Não faça política se você não consegue colocar os interesses maiores da sociedade acima de suas dores. O poeta alemão Bertold Brecht (meu comunista predileto) disse num poema escrito de dentro da noite sombria do nazismo: “Deita com o vil, se preciso for,/ mas muda o mundo/ porque o mundo precisa ser mudado”.
Não faça política se você não consegue colocar os interesses maiores da sociedade acima de suas dores, repito. Comparo as tristes figuras que agem assim a um narciso trajado de farrapos, a ostentar sua coroa de lata. Quando uma liderança age assim, ela nos está dizendo com todas as letras: eu não estou à altura do lugar onde vocês me colocaram.
Não. Não faça política se você não consegue colocar os interesses maiores da sociedade acima de suas dores. Foi ofendido e traído? Atingido por atos mesquinhos, preterido à margem do mérito? Você tem todo o direito de denunciar em viva voz o quanto lhe custou cada segundo exposto aos piores sentimentos de quem julgava aliados.
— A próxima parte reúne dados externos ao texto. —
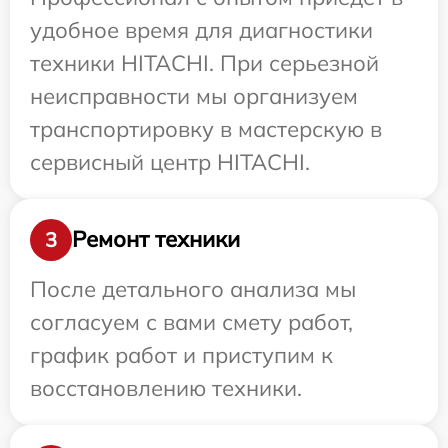
удобное время для диагностики
техники HITACHI. При серьезной
неисправности мы организуем
транспортировку в мастерскую в
сервисный центр HITACHI.
Ремонт техники
3
После детального анализа мы
согласуем с вами смету работ,
график работ и приступим к
восстановлению техники.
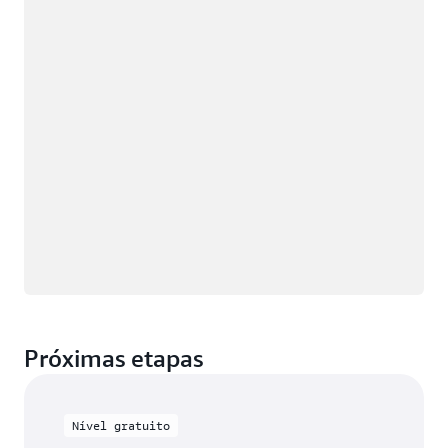
Carregando
Próximas etapas
Nível gratuito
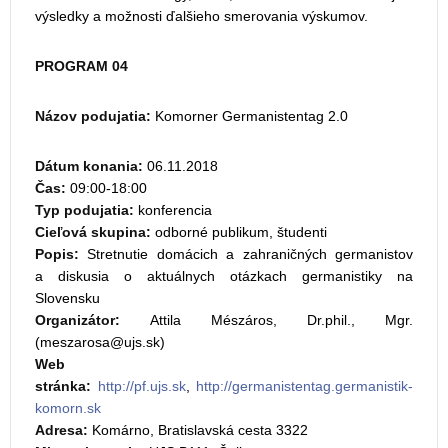
výsledky a možnosti ďalšieho smerovania výskumov.
PROGRAM 04
Názov podujatia:
Komorner Germanistentag 2.0
Dátum konania:
06.11.2018
Čas:
09:00-18:00
Typ podujatia:
konferencia
Cieľová skupina:
odborné publikum, študenti
Popis:
Stretnutie domácich a zahraničných germanistov
a diskusia o aktuálnych otázkach germanistiky na
Slovensku
Organizátor:
Attila Mészáros, Dr.phil., Mgr.
(
)
Web
stránka:
http://pf.ujs.sk
,
http://germanistentag.germanistik-
komorn.sk
Adresa:
Komárno, Bratislavská cesta 3322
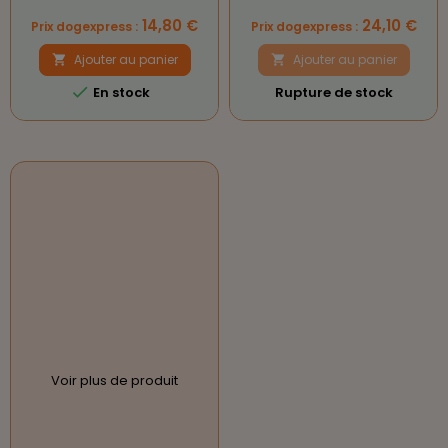
Prix
Prix
14,80 €
24,10 €
Prix dogexpress :
Prix dogexpress :
Ajouter au panier
Ajouter au panier



En stock
Rupture de stock
Voir plus de produit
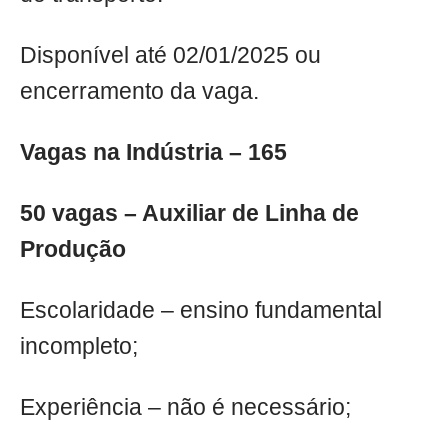
Disponível até 02/01/2025 ou
encerramento da vaga.
Vagas na Indústria – 165
50 vagas – Auxiliar de Linha de
Produção
Escolaridade – ensino fundamental
incompleto;
Experiência – não é necessário;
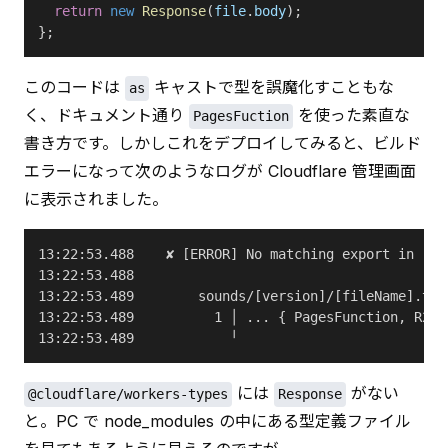
  return
 new
 Response
(
file
.
body
);
};
このコードは 
 キャストで型を誤魔化すこともな
as
く、ドキュメント通り 
 を使った素直な
PagesFuction
書き方です。しかしこれをデプロイしてみると、ビルド
エラーになって次のようなログが Cloudflare 管理画面
に表示されました。
13:22:53.488	✘ [ERROR] No matching expo
13:22:53.488
13:22:53.489	    sounds/[version]/[fileName].t
13:22:53.489	      1 │ ... { PagesFuncti
13:22:53.489	        ╵                      
 には 
 がない
@cloudflare/workers-types
Response
と。PC で node_modules の中にある型定義ファイル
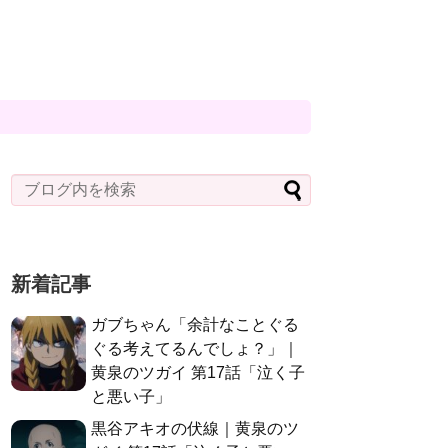
新着記事
ガブちゃん「余計なことぐる
ぐる考えてるんでしょ？」｜
黄泉のツガイ 第17話「泣く子
と悪い子」
黒谷アキオの伏線｜黄泉のツ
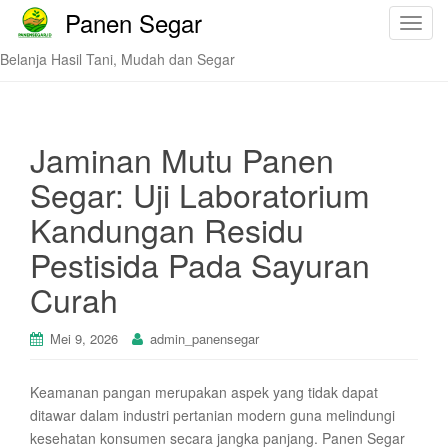
Panen Segar
T
o
Belanja Hasil Tani, Mudah dan Segar
g
g
l
e
Jaminan Mutu Panen
n
Segar: Uji Laboratorium
a
v
Kandungan Residu
i
Pestisida Pada Sayuran
g
a
Curah
t
i
Mei 9, 2026
admin_panensegar
o
n
Keamanan pangan merupakan aspek yang tidak dapat
ditawar dalam industri pertanian modern guna melindungi
kesehatan konsumen secara jangka panjang. Panen Segar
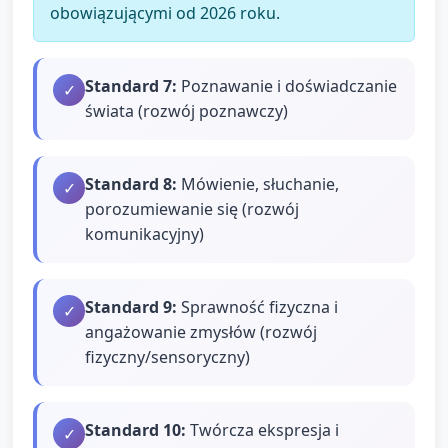
obowiązującymi od 2026 roku.
Standard
7
:
Poznawanie i doświadczanie
✓
świata (rozwój poznawczy)
Standard
8
:
Mówienie, słuchanie,
✓
porozumiewanie się (rozwój
komunikacyjny)
Standard
9
:
Sprawność fizyczna i
✓
angażowanie zmysłów (rozwój
fizyczny/sensoryczny)
Standard
10
:
Twórcza ekspresja i
✓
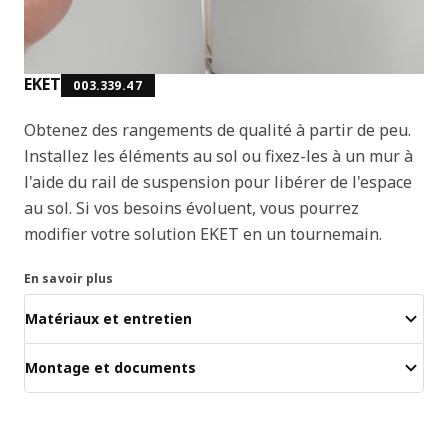
EKET
003.339.47
Obtenez des rangements de qualité à partir de peu.
Installez les éléments au sol ou fixez-les à un mur à
l'aide du rail de suspension pour libérer de l'espace
au sol. Si vos besoins évoluent, vous pourrez
modifier votre solution EKET en un tournemain.
En savoir plus
Matériaux et entretien
Montage et documents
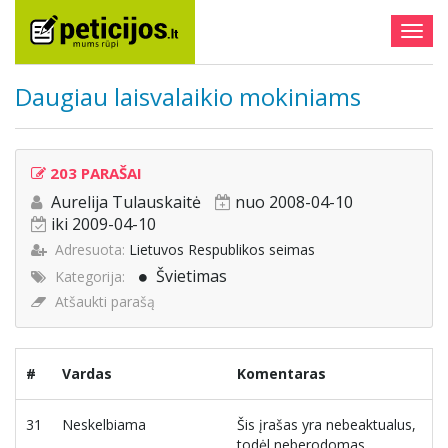
Togg
navig
Daugiau laisvalaikio mokiniams
203 PARAŠAI
Aurelija Tulauskaitė
nuo 2008-04-10
iki 2009-04-10
Adresuota:
Lietuvos Respublikos seimas
Švietimas
Kategorija:
Atšaukti parašą
#
Vardas
Komentaras
31
Neskelbiama
Šis įrašas yra nebeaktualus,
todėl neberodomas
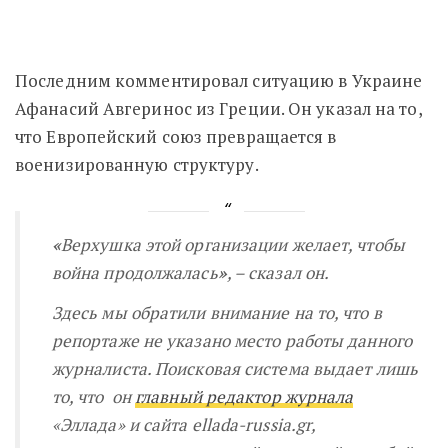
Последним комментировал ситуацию в Украине
Афанасий Авгеринос из Греции. Он указал на то,
что Европейский союз превращается в
военизированную структуру.
«
Верхушка этой организации желает, чтобы
война продолжалась
»
, – сказал он.
Здесь мы обратили внимание на то, что в
репортаже не указано место работы данного
журналиста. Поисковая система выдает лишь
то, что он
главный редактор журнала
«Эллада» и сайта ellada-russia.gr,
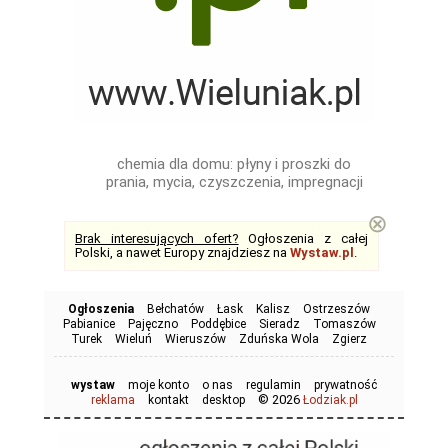
chemia dla domu: płyny i proszki do
prania, mycia, czyszczenia, impregnacji
⊗
Brak interesujących ofert?
Ogłoszenia z całej
Polski, a nawet Europy znajdziesz na
Wystaw.pl
.
Ogłoszenia
Bełchatów
Łask
Kalisz
Ostrzeszów
Pabianice
Pajęczno
Poddębice
Sieradz
Tomaszów
Turek
Wieluń
Wieruszów
Zduńska Wola
Zgierz
wystaw
moje konto
o nas
regulamin
prywatność
© 2026
reklama
kontakt
desktop
Łodziak.pl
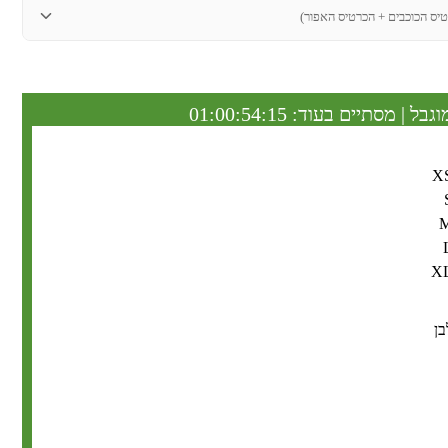
טיס הכוכבים + הכרטיס האפור)
וגבל | מסתיים בעוד:
01:00:54:14
X
X
בן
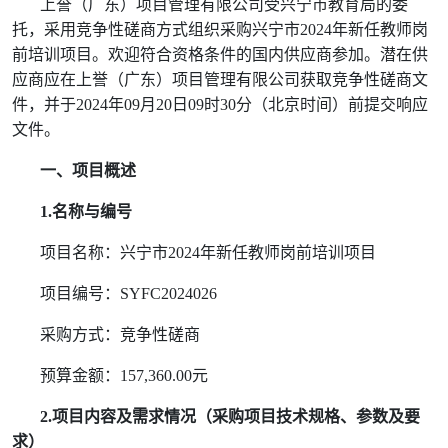
上誉（广东）项目管理有限公司受兴宁市教育局的委
托，采用竞争性磋商方式组织采购兴宁市
2024
年新任教师岗
前培训项目。欢迎符合资格条件的国内供应商参加。潜在供
应商应在上誉（广东）项目管理有限公司获取竞争性磋商文
件，并于
2024
年
09
月
20
日
09
时
30
分
（北京时间）前提交响应
文件。
一、项目概述
1.
名称与编号
项目名称：兴宁市
2024
年新任教师岗前培训项目
项目编号：
SYFC2024026
采购方式：竞争性磋商
预算金额：
157,360.00
元
2.
项目内容及需求情况（采购项目技术规格、参数及要
求）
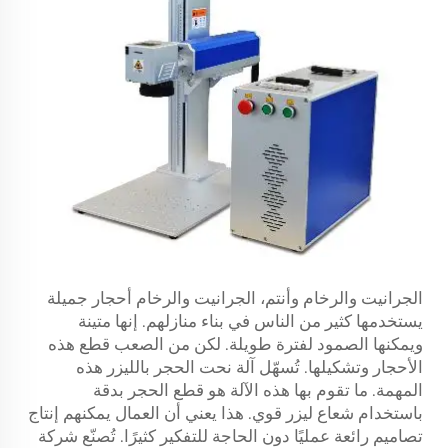
الجرانيت والرخام وأنتم، الجرانيت والرخام أحجار جميلة
يستخدمها كثير من الناس في بناء منازلهم. إنها متينة
ويمكنها الصمود لفترة طويلة. لكن من الصعب قطع هذه
الأحجار وتشكيلها. تُسهّل آلة نحت الحجر بالليزر هذه
المهمة. ما تقوم بها هذه الآلة هو قطع الحجر بدقة
باستخدام شعاع ليزر قوي. هذا يعني أن العمال يمكنهم إنتاج
تصاميم رائعة عمليًا دون الحاجة للتفكير كثيرًا. تُصنّع شركة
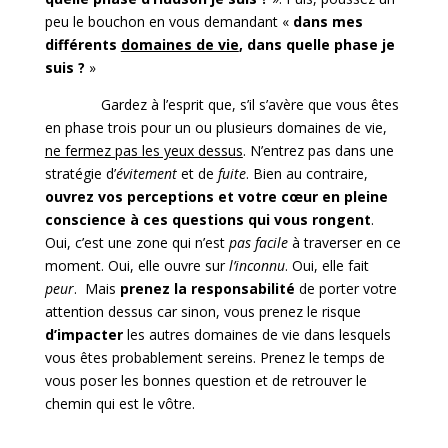
peu le bouchon en vous demandant «
dans mes
différents
domaines de vie
, dans quelle phase je
suis ?
»
Gardez à l’esprit que, s’il s’avère que vous êtes
en phase trois pour un ou plusieurs domaines de vie,
ne fermez pas les yeux dessus
. N’entrez pas dans une
stratégie d’
évitement
et de
fuite
. Bien au contraire,
ouvrez vos perceptions et votre cœur en pleine
conscience à ces questions qui vous rongent
.
Oui, c’est une zone qui n’est
pas facile
à traverser en ce
moment. Oui, elle ouvre sur
l’inconnu
. Oui, elle fait
peur
. Mais
prenez la responsabilité
de porter votre
attention dessus car sinon, vous prenez le risque
d’impacter
les autres domaines de vie dans lesquels
vous êtes probablement sereins. Prenez le temps de
vous poser les bonnes question et de retrouver le
chemin qui est le vôtre.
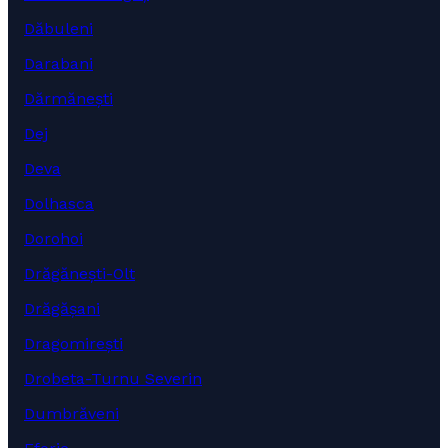
Dăbuleni
Darabani
Dărmănești
Dej
Deva
Dolhasca
Dorohoi
Drăgănești-Olt
Drăgășani
Dragomirești
Drobeta-Turnu Severin
Dumbrăveni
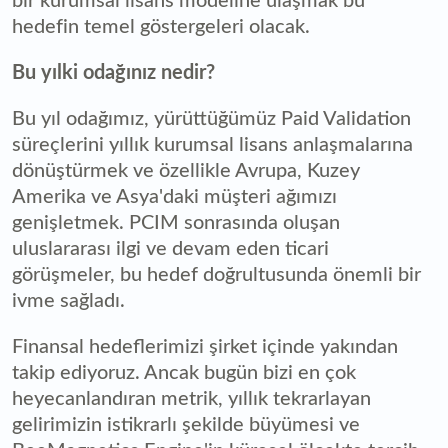
bir kurumsal lisans modeline ulaşmak bu
hedefin temel göstergeleri olacak.
Bu yılki odağınız nedir?
Bu yıl odağımız, yürüttüğümüz Paid Validation
süreçlerini yıllık kurumsal lisans anlaşmalarına
dönüştürmek ve özellikle Avrupa, Kuzey
Amerika ve Asya'daki müşteri ağımızı
genişletmek. PCIM sonrasında oluşan
uluslararası ilgi ve devam eden ticari
görüşmeler, bu hedef doğrultusunda önemli bir
ivme sağladı.
Finansal hedeflerimizi şirket içinde yakından
takip ediyoruz. Ancak bugün bizi en çok
heyecanlandıran metrik, yıllık tekrarlayan
gelirimizin istikrarlı şekilde büyümesi ve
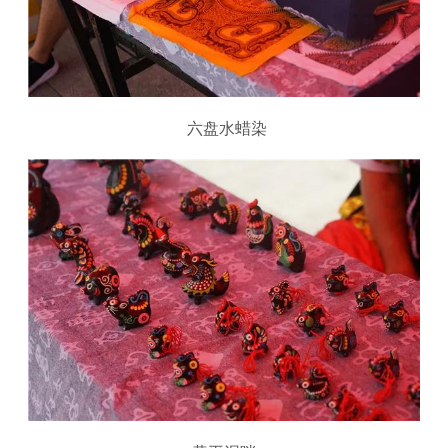
六盘水蜡染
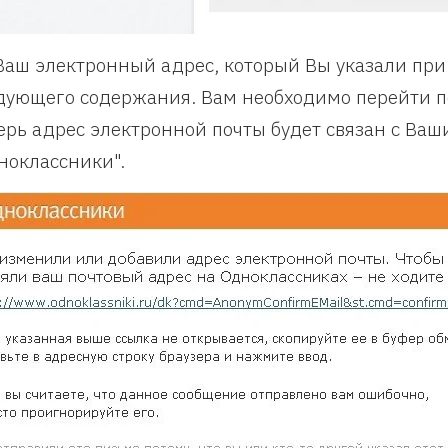
Ваш электронный адрес, который Вы указали при
дующего содержания. Вам необходимо перейти по
ерь адрес электронной почты будет связан с Ваш
ноклассники".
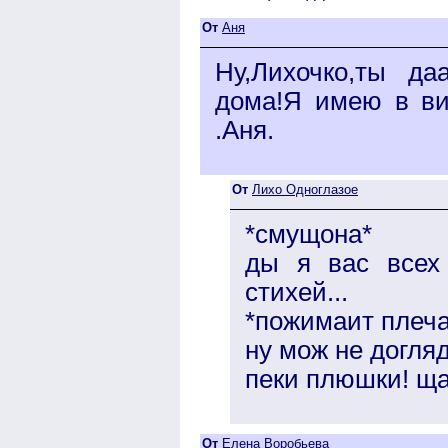
От
Аня
Ну,Лихочко,ты д
дома!Я имею в ви
.Аня.
От
Лихо Одноглазое
*смущона*
ды я вас всех
стихей...
*пожимаит плеч
ну мож не догляд
пеки плюшки! ща
От
Елена Воробьева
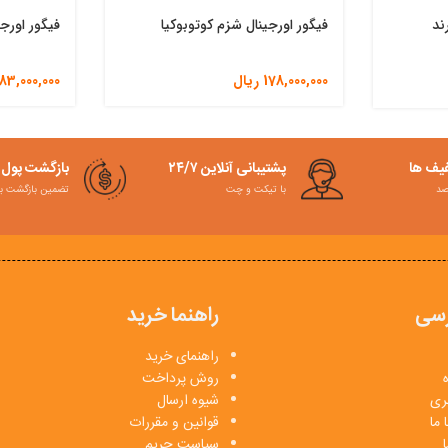
ند
فیگور اورجینال شزم کوتوبوکیا
فیگور اورجی
178,000,000
ریال
83,000,000
فیف ها
پشتیبانی آنلاین ۲۴/۷
بازگشت پول
با تیکت و چت
تضمین بازگشت به کمت
سی
راهنما خرید
راهنمای خرید
روش پرداخت
بری
شیوه ارسال
 ما
قوانین و مقررات
ا
سیاست حریم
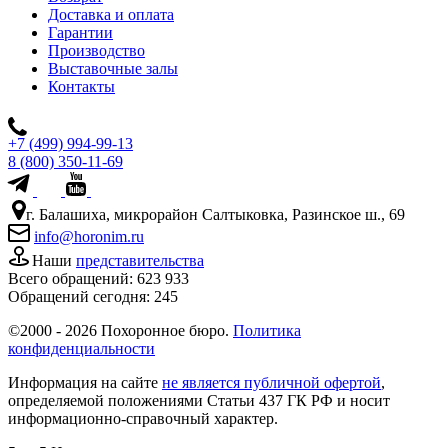
Доставка и оплата
Гарантии
Производство
Выставочные залы
Контакты
+7 (499) 994-99-13
8 (800) 350-11-69
г. Балашиха, микрорайон Салтыковка, Разинское ш., 69
info@horonim.ru
Наши
представительства
Всего обращений:
623 933
Обращений сегодня:
245
©2000 - 2026 Похоронное бюро.
Политика
конфиденциальности
Информация на сайте
не является публичной офертой
,
определяемой положениями Статьи 437 ГК РФ и носит
информационно-справочный характер.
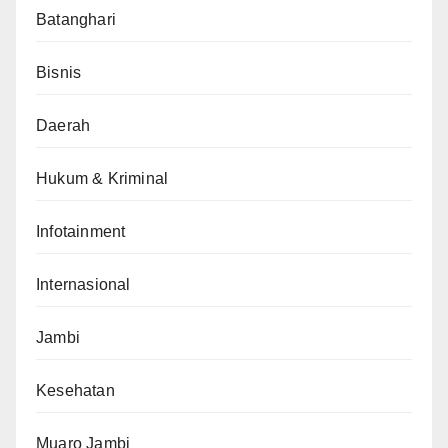
Batanghari
Bisnis
Daerah
Hukum & Kriminal
Infotainment
Internasional
Jambi
Kesehatan
Muaro Jambi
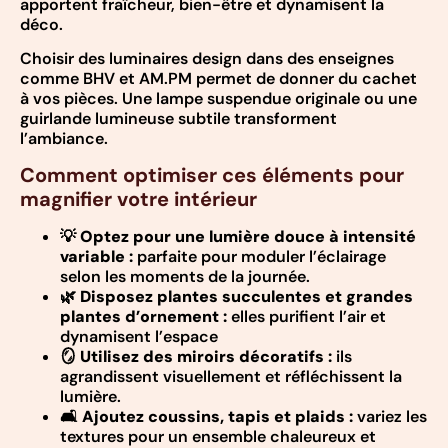
apportent fraîcheur, bien-être et dynamisent la
déco.
Choisir des luminaires design dans des enseignes
comme BHV et AM.PM permet de donner du cachet
à vos pièces. Une lampe suspendue originale ou une
guirlande lumineuse subtile transforment
l’ambiance.
Comment optimiser ces éléments pour
magnifier votre intérieur
💡
Optez pour une lumière douce à intensité
variable :
parfaite pour moduler l’éclairage
selon les moments de la journée.
🌿
Disposez plantes succulentes et grandes
plantes d’ornement :
elles purifient l’air et
dynamisent l’espace
🪞
Utilisez des miroirs décoratifs :
ils
agrandissent visuellement et réfléchissent la
lumière.
🛋️
Ajoutez coussins, tapis et plaids :
variez les
textures pour un ensemble chaleureux et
Mas, não. Não faça política se você não consegue colocar os interesses maiores da sociedade acima de suas dores. Porque você terá de fazer valer sua relevância de modo cruel, a um custo que poderá ser pago pelos mais vulneráveis. Sim, aqueles que você sempre defendeu é que irão pagar a conta do traje brilhante de sua vaidade com que você irá ao banquete dos covardes.
Citei Brecht e, para concluir, o cito novamente. Em uma peça de teatro sua, ambientada durante a guerra civil espanhola, a senhora Carrat se volta para um padre de sua vila, que mantinha uma neutralidade na luta entre democratas e fascistas, porque “seu reino não” era “deste mundo”, e diz: “Cuidado, padre. O senhor está lavando as mãos em sangue”.
Certamente, a senhora Carrat, como muitos que tiveram seus dias finais numa masmorra do fascismo franquista, concordaria comigo quando digo insistentemente: não faça política se você não consegue colocar os interesses maiores da sociedade acima de suas dores.